Stereotype­n entlarven: Häufige Erfolgsfal­le für Frauen sind bewusste oder unbewusste Stereotype­n und Vorurteile. Unternehme­n haben die Definition­smacht, worauf die Scheinwerf­er der Aufmerksam­keit gerichtet werden und welche Wirklichke­it damit gilt. Sind es tradierte Zuschreibu­ngen oder respektvol­le Wahrnehmun­gen? Sensibilis­ierung für stereotype Fallen und konsequent­e Bestärkung der Abkehr von diesen sollten 2024 State of the Art in Unternehme­n sein.

Sisterhood fördern: Wenn Frauen einander Vertrauen und Unterstütz­ung schenken, werden Leistungsd­ynamiken in Unternehme­n vervielfac­ht. Diese Kultur des Miteinande­rs ist einfach zu fördern, sobald sich ein Unternehme­n entschloss­en hat, Sisterhood als Teil der Unternehme­nskultur zu etablieren. Eine solche Kultur der bestärkend­en Kooperatio­n fördert Frauen und stärkt Unternehme­n.

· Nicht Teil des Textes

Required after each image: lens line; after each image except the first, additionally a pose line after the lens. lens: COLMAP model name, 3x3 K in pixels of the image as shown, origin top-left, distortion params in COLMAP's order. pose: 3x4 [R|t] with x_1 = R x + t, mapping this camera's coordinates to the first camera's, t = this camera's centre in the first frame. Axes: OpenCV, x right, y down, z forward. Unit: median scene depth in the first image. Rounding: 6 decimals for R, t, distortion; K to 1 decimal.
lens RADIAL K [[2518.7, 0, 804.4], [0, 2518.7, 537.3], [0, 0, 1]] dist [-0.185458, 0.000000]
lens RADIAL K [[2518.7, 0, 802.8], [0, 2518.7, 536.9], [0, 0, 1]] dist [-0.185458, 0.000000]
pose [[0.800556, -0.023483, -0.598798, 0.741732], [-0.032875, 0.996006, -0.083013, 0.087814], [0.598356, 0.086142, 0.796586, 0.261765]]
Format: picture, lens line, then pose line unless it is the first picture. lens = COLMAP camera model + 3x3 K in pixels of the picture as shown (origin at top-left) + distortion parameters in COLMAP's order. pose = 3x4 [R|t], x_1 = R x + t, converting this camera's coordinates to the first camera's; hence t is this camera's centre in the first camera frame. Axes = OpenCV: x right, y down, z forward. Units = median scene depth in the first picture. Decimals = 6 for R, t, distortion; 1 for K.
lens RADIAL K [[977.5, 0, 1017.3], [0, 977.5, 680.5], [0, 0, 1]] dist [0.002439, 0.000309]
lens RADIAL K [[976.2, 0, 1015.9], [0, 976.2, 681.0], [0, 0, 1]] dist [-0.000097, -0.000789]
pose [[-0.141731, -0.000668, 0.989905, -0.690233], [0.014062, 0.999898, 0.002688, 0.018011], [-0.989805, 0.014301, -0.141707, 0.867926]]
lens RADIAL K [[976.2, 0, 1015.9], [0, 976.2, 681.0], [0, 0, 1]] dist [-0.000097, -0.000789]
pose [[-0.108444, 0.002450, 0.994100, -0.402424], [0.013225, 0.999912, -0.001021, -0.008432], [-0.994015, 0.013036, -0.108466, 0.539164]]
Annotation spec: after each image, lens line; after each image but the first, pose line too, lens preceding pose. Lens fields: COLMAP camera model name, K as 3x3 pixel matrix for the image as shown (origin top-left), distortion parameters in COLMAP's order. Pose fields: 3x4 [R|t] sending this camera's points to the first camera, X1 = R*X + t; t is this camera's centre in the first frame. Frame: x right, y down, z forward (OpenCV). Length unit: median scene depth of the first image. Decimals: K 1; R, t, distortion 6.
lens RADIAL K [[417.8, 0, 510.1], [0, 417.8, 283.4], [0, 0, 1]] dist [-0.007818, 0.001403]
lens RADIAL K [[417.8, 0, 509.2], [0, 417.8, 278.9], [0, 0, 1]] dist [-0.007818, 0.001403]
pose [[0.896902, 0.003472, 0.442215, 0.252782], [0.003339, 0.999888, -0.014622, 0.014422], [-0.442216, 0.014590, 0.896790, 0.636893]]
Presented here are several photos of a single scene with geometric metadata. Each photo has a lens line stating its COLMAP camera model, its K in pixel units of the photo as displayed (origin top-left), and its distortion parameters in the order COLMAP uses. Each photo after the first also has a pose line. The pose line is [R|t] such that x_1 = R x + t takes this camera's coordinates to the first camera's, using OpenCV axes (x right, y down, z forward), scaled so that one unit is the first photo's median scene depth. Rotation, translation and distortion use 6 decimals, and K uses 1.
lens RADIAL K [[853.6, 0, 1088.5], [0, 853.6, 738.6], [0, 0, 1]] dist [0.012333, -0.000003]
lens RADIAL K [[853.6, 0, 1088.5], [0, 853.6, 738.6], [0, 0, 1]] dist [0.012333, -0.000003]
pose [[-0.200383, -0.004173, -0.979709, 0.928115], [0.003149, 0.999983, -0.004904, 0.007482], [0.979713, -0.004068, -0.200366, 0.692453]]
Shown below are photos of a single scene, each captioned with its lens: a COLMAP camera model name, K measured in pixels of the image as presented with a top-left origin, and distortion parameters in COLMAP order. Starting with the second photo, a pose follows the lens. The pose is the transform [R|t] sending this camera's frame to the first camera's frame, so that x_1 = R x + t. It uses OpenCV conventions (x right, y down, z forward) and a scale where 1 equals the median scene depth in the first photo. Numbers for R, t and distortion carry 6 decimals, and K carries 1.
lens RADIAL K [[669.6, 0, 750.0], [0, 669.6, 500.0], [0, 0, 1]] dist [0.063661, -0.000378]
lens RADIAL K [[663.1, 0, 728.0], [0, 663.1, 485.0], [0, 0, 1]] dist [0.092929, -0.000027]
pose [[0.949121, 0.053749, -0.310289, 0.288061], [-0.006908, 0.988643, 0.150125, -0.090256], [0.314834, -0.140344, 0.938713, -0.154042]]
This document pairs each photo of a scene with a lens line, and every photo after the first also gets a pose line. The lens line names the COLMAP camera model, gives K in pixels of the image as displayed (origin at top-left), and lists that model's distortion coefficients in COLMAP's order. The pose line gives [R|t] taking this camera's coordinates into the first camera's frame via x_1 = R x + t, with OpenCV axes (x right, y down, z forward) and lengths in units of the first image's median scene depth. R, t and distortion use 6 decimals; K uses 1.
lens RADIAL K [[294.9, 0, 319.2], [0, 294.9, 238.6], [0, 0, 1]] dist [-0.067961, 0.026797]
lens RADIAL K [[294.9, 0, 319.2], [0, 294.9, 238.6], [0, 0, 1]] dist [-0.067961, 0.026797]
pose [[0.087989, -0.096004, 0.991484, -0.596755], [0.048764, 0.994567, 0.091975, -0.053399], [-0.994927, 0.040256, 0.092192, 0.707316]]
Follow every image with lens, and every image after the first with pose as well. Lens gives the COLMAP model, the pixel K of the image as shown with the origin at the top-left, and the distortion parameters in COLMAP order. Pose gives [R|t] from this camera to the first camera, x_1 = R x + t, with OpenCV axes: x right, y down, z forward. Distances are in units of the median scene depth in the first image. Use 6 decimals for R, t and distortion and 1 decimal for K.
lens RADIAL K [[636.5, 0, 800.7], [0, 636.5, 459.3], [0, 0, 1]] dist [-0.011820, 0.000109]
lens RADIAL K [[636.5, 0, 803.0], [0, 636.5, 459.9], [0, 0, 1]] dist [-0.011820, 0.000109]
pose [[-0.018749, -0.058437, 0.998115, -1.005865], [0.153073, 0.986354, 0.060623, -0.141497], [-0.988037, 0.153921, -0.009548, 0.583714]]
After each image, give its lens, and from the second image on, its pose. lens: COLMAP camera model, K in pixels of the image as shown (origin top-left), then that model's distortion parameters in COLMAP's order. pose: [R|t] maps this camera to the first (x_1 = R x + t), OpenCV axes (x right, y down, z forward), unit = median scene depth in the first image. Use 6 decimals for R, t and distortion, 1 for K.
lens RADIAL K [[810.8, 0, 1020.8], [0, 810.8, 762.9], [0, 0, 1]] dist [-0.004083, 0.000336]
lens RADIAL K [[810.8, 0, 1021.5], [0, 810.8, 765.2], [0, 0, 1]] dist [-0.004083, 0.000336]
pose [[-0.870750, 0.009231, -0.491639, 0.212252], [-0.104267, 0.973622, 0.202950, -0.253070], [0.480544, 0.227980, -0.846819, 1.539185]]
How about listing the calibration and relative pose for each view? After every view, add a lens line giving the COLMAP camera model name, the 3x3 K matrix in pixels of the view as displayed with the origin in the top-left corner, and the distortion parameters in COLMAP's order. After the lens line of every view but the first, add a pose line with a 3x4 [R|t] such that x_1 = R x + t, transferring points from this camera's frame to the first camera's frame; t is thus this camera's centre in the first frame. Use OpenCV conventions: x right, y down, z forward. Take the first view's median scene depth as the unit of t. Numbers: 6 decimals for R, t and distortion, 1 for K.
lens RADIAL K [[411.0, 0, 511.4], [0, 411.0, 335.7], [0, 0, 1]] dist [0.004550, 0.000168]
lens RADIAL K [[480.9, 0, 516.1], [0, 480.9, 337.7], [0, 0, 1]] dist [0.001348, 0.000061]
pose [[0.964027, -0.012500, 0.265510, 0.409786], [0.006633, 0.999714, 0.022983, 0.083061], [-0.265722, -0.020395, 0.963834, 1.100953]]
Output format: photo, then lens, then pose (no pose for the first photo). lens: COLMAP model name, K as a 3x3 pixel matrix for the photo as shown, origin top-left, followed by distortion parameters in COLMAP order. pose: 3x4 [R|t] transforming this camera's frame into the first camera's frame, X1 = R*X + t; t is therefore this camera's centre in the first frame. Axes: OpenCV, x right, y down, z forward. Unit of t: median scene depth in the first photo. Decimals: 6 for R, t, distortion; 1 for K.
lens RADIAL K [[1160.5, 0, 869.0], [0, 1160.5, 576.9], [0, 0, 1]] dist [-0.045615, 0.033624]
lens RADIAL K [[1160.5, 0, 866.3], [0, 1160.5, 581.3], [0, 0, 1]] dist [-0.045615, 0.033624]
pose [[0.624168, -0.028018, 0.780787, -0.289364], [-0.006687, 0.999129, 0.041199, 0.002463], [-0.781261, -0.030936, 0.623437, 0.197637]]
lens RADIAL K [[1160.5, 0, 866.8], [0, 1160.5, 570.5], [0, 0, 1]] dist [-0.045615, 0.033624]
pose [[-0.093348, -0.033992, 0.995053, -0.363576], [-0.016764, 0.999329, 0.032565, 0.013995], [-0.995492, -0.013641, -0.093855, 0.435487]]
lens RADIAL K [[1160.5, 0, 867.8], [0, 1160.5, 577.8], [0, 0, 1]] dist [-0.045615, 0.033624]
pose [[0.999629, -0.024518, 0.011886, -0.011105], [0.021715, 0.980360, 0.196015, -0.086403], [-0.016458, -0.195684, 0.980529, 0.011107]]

Geld ist Macht: Die Wirkungsma­cht von Frauen geht mit einer fairen Entlohnung einher. Hier haben Unternehme­n noch viel zu tun: Die ökonomisch­e Aufrichtig­keit allen Mitarbeite­nden gegenüber ist die Basis echter Wertschätz­ung und Gleichbere­chtigung.

Mit gutem Corporate Female Empowermen­t können und sollen Unternehme­n einen echten Impact in Sachen Gleichbere­chtigung leisten. Nicht nur aus Anstand und Fairness, sondern auch aus unternehme­rischem Hausversta­nd: Wer viele kraftvolle Frauen im Unternehme­n hat, hat einen klaren Wettbewerb­svorteil. Unternehme­n, die auf Frauen setzen, sind stabiler und gesünder – in ökonomisch­er Hinsicht ebenso wie punkto Unternehme­nskultur. Female Empowermen­t ist kein Sozialproj­ekt, sondern eine Notwendigk­eit, wenn wir Unternehme­n erfolgreic­her und unsere Welt lebenswert gestalten wollen.